Contribuições aos eventos
"Existe uma coisa mais poderosa do que todos os exércitos do mundo, e esta coisa é uma ideia cuja hora chegou". Com essa citação de Victor Hugo, Annelise Vandremini, especialista em Finanças Sustentáveis, deu início ao workshop sobre Indústria de Baixo Carbono: Energia Renovável na América Latina.

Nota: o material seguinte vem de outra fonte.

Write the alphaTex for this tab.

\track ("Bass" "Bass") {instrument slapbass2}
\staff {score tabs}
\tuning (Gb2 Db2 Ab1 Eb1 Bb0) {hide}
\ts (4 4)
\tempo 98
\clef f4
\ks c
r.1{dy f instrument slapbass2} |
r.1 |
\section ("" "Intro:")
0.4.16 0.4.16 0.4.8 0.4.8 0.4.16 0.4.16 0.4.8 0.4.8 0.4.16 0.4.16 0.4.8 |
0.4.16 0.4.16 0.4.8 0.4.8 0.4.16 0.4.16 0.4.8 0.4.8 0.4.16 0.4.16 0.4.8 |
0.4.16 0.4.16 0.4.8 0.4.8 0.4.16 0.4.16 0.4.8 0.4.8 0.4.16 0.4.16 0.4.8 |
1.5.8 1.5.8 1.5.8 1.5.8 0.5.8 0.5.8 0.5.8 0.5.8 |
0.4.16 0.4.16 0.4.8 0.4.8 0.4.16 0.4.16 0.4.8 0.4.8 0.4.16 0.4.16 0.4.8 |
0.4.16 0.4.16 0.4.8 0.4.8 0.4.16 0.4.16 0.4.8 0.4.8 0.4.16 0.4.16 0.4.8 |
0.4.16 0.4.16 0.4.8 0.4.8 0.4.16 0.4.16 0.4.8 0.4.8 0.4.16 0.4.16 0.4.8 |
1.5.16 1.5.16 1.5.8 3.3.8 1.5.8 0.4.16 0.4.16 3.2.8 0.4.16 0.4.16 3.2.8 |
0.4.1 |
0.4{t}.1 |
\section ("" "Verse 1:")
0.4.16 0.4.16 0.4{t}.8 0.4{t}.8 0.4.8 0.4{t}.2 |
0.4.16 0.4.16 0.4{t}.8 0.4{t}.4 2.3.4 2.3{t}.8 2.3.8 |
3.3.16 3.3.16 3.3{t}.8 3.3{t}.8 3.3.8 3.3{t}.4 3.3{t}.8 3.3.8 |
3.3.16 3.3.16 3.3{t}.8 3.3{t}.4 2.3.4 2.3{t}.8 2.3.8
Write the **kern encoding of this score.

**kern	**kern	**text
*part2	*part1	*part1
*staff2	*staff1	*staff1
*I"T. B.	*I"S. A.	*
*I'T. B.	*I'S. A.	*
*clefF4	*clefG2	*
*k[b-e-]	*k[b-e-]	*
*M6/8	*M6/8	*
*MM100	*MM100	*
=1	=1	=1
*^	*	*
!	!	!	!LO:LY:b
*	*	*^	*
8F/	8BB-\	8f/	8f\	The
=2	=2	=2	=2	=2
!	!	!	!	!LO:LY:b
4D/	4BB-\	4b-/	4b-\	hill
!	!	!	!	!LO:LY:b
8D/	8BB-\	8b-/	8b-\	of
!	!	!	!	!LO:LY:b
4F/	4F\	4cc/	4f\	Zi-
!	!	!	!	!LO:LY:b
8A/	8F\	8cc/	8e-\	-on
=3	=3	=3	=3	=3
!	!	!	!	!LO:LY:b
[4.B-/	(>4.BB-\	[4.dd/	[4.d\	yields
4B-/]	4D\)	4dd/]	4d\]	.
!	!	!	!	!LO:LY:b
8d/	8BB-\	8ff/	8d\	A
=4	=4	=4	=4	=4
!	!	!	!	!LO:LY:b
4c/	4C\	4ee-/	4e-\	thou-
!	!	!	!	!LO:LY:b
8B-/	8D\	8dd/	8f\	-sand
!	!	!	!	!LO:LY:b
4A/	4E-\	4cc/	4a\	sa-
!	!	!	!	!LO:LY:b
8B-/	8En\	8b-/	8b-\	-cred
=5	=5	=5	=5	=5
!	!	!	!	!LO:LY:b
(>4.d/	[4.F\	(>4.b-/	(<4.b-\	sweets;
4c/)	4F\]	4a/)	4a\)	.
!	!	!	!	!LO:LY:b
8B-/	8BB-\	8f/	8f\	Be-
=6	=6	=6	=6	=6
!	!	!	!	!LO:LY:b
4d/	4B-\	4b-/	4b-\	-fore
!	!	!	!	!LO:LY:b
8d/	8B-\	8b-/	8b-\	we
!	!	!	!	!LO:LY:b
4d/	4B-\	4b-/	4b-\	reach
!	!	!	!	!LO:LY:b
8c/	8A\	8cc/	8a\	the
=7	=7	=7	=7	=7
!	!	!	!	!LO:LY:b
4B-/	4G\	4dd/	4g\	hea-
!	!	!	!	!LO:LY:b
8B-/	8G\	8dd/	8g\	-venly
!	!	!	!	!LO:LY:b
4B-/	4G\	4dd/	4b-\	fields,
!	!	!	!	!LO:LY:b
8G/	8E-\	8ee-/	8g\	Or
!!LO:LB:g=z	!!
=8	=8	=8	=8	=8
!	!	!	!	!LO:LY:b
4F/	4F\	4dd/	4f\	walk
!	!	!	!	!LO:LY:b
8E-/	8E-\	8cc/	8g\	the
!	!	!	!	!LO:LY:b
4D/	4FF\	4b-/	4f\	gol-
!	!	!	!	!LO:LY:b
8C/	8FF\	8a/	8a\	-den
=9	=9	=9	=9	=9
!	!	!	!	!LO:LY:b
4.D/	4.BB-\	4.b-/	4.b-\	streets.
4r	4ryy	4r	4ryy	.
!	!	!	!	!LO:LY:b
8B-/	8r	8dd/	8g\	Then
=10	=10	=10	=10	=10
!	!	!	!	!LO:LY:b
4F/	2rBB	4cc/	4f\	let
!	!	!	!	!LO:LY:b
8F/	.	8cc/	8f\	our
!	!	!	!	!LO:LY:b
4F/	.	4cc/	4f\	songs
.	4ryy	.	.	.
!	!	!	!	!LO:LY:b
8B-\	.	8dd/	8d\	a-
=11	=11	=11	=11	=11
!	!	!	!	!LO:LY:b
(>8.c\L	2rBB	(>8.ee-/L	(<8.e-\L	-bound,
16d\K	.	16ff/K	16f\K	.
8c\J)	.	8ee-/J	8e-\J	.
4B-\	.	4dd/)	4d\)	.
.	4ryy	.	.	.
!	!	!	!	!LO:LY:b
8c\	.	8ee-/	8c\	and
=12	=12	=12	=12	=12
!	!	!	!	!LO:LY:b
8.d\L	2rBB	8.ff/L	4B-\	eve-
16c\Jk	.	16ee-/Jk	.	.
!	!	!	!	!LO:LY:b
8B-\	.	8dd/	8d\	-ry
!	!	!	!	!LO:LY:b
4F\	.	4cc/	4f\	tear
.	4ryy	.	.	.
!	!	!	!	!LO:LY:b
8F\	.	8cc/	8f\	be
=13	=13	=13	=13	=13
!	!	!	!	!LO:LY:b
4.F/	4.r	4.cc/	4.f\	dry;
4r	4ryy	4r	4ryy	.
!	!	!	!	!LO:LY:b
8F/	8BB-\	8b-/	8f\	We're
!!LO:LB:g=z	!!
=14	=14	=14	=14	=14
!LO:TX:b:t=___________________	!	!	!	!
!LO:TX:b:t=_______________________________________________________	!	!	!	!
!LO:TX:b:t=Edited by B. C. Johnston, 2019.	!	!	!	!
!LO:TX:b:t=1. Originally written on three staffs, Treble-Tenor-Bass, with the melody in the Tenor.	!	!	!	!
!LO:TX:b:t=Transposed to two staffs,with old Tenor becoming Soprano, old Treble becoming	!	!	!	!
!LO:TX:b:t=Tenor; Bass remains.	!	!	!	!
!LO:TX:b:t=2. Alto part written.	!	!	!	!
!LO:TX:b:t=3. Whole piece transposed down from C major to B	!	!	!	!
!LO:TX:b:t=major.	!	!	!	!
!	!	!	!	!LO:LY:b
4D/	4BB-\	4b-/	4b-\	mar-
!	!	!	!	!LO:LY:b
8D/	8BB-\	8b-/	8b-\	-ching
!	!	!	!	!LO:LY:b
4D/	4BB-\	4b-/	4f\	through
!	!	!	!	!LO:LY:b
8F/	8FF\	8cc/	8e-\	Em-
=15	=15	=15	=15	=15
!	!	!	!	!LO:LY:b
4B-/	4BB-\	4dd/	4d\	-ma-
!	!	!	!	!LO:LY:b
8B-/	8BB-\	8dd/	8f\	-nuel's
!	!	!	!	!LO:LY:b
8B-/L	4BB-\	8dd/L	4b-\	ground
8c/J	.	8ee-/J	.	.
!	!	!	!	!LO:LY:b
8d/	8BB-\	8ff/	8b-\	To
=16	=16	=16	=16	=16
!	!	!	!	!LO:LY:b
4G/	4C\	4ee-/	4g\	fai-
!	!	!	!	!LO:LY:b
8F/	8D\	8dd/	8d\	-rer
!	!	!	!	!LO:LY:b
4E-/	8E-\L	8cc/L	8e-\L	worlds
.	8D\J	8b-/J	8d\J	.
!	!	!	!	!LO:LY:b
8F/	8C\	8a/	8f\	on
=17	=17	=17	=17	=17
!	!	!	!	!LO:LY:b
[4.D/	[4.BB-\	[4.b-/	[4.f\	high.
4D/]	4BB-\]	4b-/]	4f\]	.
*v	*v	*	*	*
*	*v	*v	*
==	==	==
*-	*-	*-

Segundo a especialista, a hora da Sustentabilidade Empresarial chegou, o que pode ser comprovado pelo fato de propostas dos acionistas centradas nas questões ambientais não só estão se tornando mais frequentes, mas também cada vez mais sofisticadas, conforme reportagem recente do Wall Street Journal.
O evento foi organizado pelo Programa Regional Segurança Energética e Mudança Climática na América Latina (EKLA-KAS) e o Centro de Estudos em Sustentabilidade (GVces) da Escola de Administração de Empresas da Fundação Getulio Vargas (FGV-EAESP), com o objetivo de debater com especialistas convidadas as conclusões de um estudo sobre o Panorama de Energias Renováveis: setor industrial na América Latina.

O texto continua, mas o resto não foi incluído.